**DATA PROVIDED**
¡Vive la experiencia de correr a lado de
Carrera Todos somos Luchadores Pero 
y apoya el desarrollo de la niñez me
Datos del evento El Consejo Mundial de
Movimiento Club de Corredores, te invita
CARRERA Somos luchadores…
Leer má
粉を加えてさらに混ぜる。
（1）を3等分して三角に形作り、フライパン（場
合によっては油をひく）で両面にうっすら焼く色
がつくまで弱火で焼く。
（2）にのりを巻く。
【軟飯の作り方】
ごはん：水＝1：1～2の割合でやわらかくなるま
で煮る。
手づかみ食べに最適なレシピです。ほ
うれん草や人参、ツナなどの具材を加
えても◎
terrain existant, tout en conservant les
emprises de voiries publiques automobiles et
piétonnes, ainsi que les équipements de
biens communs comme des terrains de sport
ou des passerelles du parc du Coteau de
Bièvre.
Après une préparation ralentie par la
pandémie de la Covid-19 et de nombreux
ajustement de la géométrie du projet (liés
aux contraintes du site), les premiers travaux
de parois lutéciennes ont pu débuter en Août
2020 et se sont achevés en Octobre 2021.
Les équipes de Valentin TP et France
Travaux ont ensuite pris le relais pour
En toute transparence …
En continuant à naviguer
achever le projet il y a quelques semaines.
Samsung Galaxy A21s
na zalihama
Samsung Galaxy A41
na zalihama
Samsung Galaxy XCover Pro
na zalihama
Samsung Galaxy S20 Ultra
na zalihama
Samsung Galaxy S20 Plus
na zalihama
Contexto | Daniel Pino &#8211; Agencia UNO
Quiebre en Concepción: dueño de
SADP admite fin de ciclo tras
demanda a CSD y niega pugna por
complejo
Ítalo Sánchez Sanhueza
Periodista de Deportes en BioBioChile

**TASK ITEM**
Set down all the data exactly as given.

**RESULT OF THIS EXERCISE**
¡Vive la experiencia de correr a lado de
Carrera Todos somos Luchadores Pero 
y apoya el desarrollo de la niñez me
Datos del evento El Consejo Mundial de
Movimiento Club de Corredores, te invita
CARRERA Somos luchadores…
Leer má
粉を加えてさらに混ぜる。
（1）を3等分して三角に形作り、フライパン（場
合によっては油をひく）で両面にうっすら焼く色
がつくまで弱火で焼く。
（2）にのりを巻く。
【軟飯の作り方】
ごはん：水＝1：1～2の割合でやわらかくなるま
で煮る。
手づかみ食べに最適なレシピです。ほ
うれん草や人参、ツナなどの具材を加
えても◎
terrain existant, tout en conservant les
emprises de voiries publiques automobiles et
piétonnes, ainsi que les équipements de
biens communs comme des terrains de sport
ou des passerelles du parc du Coteau de
Bièvre.
Après une préparation ralentie par la
pandémie de la Covid-19 et de nombreux
ajustement de la géométrie du projet (liés
aux contraintes du site), les premiers travaux
de parois lutéciennes ont pu débuter en Août
2020 et se sont achevés en Octobre 2021.
Les équipes de Valentin TP et France
Travaux ont ensuite pris le relais pour
En toute transparence …
En continuant à naviguer
achever le projet il y a quelques semaines.
Samsung Galaxy A21s
na zalihama
Samsung Galaxy A41
na zalihama
Samsung Galaxy XCover Pro
na zalihama
Samsung Galaxy S20 Ultra
na zalihama
Samsung Galaxy S20 Plus
na zalihama
Contexto | Daniel Pino &#8211; Agencia UNO
Quiebre en Concepción: dueño de
SADP admite fin de ciclo tras
demanda a CSD y niega pugna por
complejo
Ítalo Sánchez Sanhueza
Periodista de Deportes en BioBioChile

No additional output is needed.